Stored data entries:
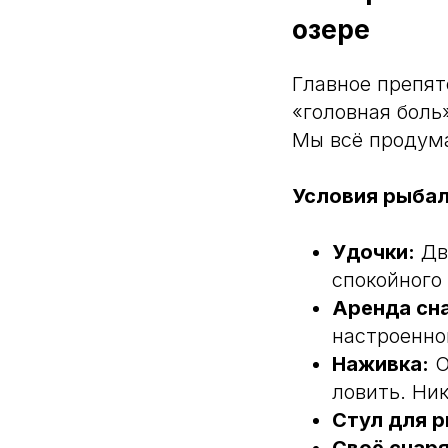
озере
Главное препят
«головная боль»
Мы всё продум
Условия рыбал
Удочки:
Две
спокойного 
Аренда сн
настроенно
Наживка:
О
ловить. Ник
Стул для р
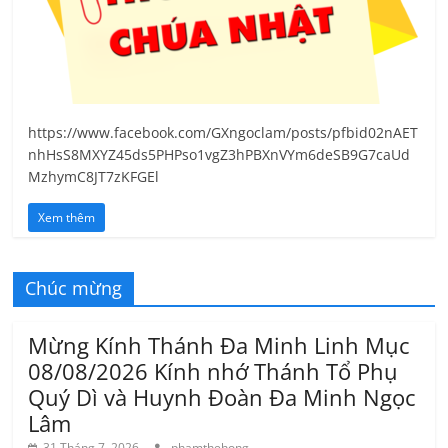
https://www.facebook.com/GXngoclam/posts/pfbid02nAET
nhHsS8MXYZ45ds5PHPso1vgZ3hPBXnVYm6deSB9G7caUd
MzhymC8JT7zKFGEl
Xem thêm
Chúc mừng
Mừng Kính Thánh Đa Minh Linh Mục
08/08/2026 Kính nhớ Thánh Tổ Phụ
Quý Dì và Huynh Đoàn Đa Minh Ngọc
Lâm
31 Tháng 7, 2026
phamthehong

REQUIREMENT ▸
The expected output is each record, copied exactly, and nothing in place of the pictures.

WRITTEN RESPONSE ▸
озере
Главное препят
«головная боль»
Мы всё продум
Условия рыбал
Удочки:
Две
спокойного 
Аренда сн
настроенно
Наживка:
О
ловить. Ник
Стул для р
https://www.facebook.com/GXngoclam/posts/pfbid02nAET
nhHsS8MXYZ45ds5PHPso1vgZ3hPBXnVYm6deSB9G7caUd
MzhymC8JT7zKFGEl
Xem thêm
Chúc mừng
Mừng Kính Thánh Đa Minh Linh Mục
08/08/2026 Kính nhớ Thánh Tổ Phụ
Quý Dì và Huynh Đoàn Đa Minh Ngọc
Lâm
31 Tháng 7, 2026
phamthehong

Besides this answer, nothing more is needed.